The APCS-MLR model was used to analyze the eight heavy metals via multiple linear regression (Fig. 7). The predicted values fit well with the measured values, and the results show that the R values of Cu, Zn, As, Hg, Cd, Pb, Ni, and Cr are 0.687, 0.867, 0.841, 0.497, 0.810, 0.838, 0.949, and 0.942, with an average R value of 0.804. The estimated/measured values (E/O) of all of the elements were close to 1, indicating that the APCS-MLR model analysis results have a high credibility. Notably, the R value of Hg was relatively moderate (0.497), which may be attributed to the discontinuous and nonlinear nature of agricultural Hg inputs, such as sporadic application of Hg-containing fertilizers or pesticides. The industrial and transportation activities contributed substantially to the Cu, Zn, Hg, Cd, and Pb pollution. The soil matrices had a significant influence on the Cr, Ni, and Cd pollution and were the main sources. The mining industry also had a large influence on the As, Zn, and Pb pollution.
In order to verify the reliability of the source analysis results of the APCS-MLR model, the PMF model was used to conduct quantitative source analysis of the eight heavy metals. Three to five factors were selected for random iterative operations, and four factors were finally determined to obtain the contributions of the four heavy metal pollution sources to each heavy metal (Fig. 8).
The elements with high loadings for Factor 1 were Pb, Cd, Zn, and Cu, which were mainly found in mining areas, transportation routes, and other areas with intensive human activities. This aligns well with the results of the APCS-MLR model analysis. The results of both models indicated that Factor 1 was an industrial and transportation source. Factor 2 contributed the most to Cr and Ni, which had small coefficients of variation. The APCS-MLR model results were highly consistent with the results of the APCS-MLR model, and both models indicated that Factor 2 was a parent material source. Factor 3 had the highest loading for As, which aligned with the fact that the geologic background of the study area was rich in mineral resources and is an important development zone for non-ferrous metals, such as gold, in Yunnan Province. This is essentially the same as the results from the APCS-MLR model, and both models indicate that Factor 3 is a mining industry source. Factor 4 had high loadings for Hg and Cd. Several studies have shown that fertilizers and pesticides often contain elements, such as Hg, Cd, and Pb, which can be indicative of agricultural activities such as the application of pesticides and fertilizers. Thus, we concluded that Factor 4 was an agricultural source. The PMF model identifies the four sources of contamination of the eight heavy metals as industrial traffic, parent material, mining, and agricultural sources.
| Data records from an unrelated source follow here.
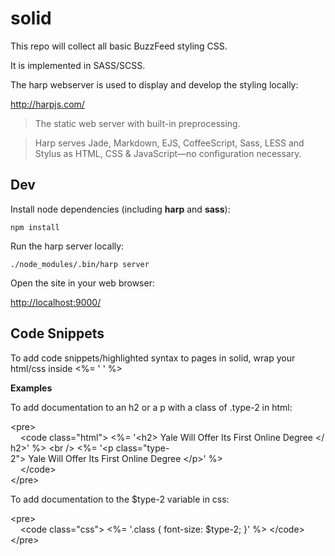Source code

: # solid

This repo will collect all basic BuzzFeed styling CSS.

It is implemented in SASS/SCSS.

The harp webserver is used to display and develop the styling locally:

<http://harpjs.com/>

> The static web server with built-in preprocessing.

> Harp serves Jade, Markdown, EJS, CoffeeScript, Sass, LESS and Stylus as HTML, CSS & JavaScript—no configuration necessary.


## Dev

Install node dependencies (including **harp** and **sass**):

    npm install

Run the harp server locally:

    ./node_modules/.bin/harp server

Open the site in your web browser:

<http://localhost:9000/>


## Code Snippets

To add code snippets/highlighted syntax to pages in solid, wrap your html/css inside &lt;%= ' ' %&gt;

**Examples**

To add documentation to an h2 or a p with a class of .type-2 in html:

&lt;pre&gt;&nbsp;
<br>&nbsp;&nbsp;&nbsp;&nbsp;&lt;code&nbsp;class=&quot;html&quot;&gt;&nbsp;&lt;%=&nbsp;'&lt;h2&gt;&nbsp;Yale&nbsp;Will&nbsp;Offer&nbsp;Its&nbsp;First&nbsp;Online&nbsp;Degree&nbsp;&lt;/h2&gt;'&nbsp;%&gt;&nbsp;&lt;br&nbsp;/&gt;&nbsp;&lt;%=&nbsp;'&lt;p&nbsp;class=&quot;type-2&quot;&gt;&nbsp;Yale&nbsp;Will&nbsp;Offer&nbsp;Its&nbsp;First&nbsp;Online&nbsp;Degree&nbsp;&lt;/p&gt;'&nbsp;%&gt;&nbsp;
<br>&nbsp;&nbsp;&nbsp;&nbsp;&lt;/code&gt;
<br>&lt;/pre&gt;

To add documentation to the $type-2 variable in css:

&lt;pre&gt;&nbsp;
<br>&nbsp;&nbsp;&nbsp;&nbsp;&lt;code&nbsp;class=&quot;css&quot;&gt;&nbsp;&lt;%=&nbsp;'.class&nbsp;{&nbsp;font-size:&nbsp;$type-2;&nbsp;}'&nbsp;%&gt;&nbsp;&lt;/code&gt;
<br>&lt;/pre&gt;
The results of the pollution source contribution analysis using the PMF model (Fig. 8) correspond well with the results of the correlation analysis (Fig. 6) and the APCS-MLR model analysis (Fig. 7). The industrial and transportation activities contributed more to the Cu, Zn, Hg, Cd, and Pb pollution. The soil matrix had an important influence on the Cr and Ni, which aligned with the independence of several elements in the correlation analysis and the natural sources corresponding to F2 in the APCS-MLR model. The mining sources had an influence on As, Hg, and Cd, which aligned with the analysis of F3 in the APCS-MLR model, and the fact that agricultural sources had a greater influence on Hg and Cd. This conclusion is reflected by the results presented in Fig. 6, Table 3, and Fig. 7, which show the main composition of the soil heavy metal pollution sources and their relative contributions in the study area.